Hello. By way of introducing myself, I am -- proudly -- The Ultimate Cheapskate, America's Cheapest Man.
That doesn't necessarily make me America's Greenest Man. But the two are definitely related, and that's what I want to rant a tad about in this blog.
Case in point: The other day someone questioned both my credentials as an environmentalist and as a cheapskate when they found out that I use disposable razors. "What do you expect?" I said. "I hardly ever find the other kind in my neighbor's trash."
Yeah, that's right. Just try me.
I think it's great that more Americans are finally embracing the green movement. But I think there's a bit of hypocrisy at play here. You see, if you're an average American, I think you can't honestly embrace the green movement without also accepting that it probably means that you need to spend -- and consume -- a lot less in your own life.
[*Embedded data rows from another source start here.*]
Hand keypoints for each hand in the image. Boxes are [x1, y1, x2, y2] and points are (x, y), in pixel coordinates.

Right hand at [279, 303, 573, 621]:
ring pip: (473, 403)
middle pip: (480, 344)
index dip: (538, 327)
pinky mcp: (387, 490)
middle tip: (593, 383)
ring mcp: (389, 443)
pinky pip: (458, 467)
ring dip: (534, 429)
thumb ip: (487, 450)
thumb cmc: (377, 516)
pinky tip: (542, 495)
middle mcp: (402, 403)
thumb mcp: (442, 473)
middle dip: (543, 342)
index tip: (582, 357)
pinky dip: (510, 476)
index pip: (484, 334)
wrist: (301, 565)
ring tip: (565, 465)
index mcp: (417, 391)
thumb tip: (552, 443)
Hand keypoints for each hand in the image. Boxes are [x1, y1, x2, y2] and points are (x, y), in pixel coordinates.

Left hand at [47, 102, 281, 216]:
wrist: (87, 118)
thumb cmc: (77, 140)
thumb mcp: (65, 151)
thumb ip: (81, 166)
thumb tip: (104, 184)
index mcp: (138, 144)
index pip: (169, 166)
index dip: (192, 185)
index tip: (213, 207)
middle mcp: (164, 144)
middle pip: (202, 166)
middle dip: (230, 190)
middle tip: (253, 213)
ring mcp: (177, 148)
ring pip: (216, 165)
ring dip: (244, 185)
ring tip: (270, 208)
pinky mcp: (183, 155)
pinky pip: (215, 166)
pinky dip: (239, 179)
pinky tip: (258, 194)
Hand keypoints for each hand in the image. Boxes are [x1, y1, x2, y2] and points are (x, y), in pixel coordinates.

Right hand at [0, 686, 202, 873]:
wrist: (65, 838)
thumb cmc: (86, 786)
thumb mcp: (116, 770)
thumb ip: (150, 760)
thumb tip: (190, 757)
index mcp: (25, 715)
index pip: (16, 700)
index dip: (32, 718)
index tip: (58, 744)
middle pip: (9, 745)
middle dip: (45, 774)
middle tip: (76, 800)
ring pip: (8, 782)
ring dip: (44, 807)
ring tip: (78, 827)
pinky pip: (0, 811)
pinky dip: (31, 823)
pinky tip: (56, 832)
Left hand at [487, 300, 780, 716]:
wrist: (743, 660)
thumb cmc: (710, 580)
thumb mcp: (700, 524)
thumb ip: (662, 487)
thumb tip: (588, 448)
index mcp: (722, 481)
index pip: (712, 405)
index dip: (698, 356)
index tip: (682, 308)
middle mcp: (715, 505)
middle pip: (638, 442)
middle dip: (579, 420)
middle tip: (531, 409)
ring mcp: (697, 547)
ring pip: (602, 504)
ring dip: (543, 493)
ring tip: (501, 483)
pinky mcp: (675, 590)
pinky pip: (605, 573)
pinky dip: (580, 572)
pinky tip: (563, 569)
Conservation starts at home, not in the rainforests of the Amazon or in developing nations like India or China. Dare I remind you, Americans are only five percent of the world's people, but we consume thirty percent of the world's resources?
In my lexicon, a "cheapskate" is the polar opposite of a "conspicuous consumer." The latter, of course, are folks who spend and consume at warp speed, primarily to show others that they're capable of doing so. But cheapskates like me are too self confident -- and frankly too smart -- to buy and consume things we don't need or even want, particularly when so many others have so very little and Mother Earth is already hyperventilating as a result of our over-consumption.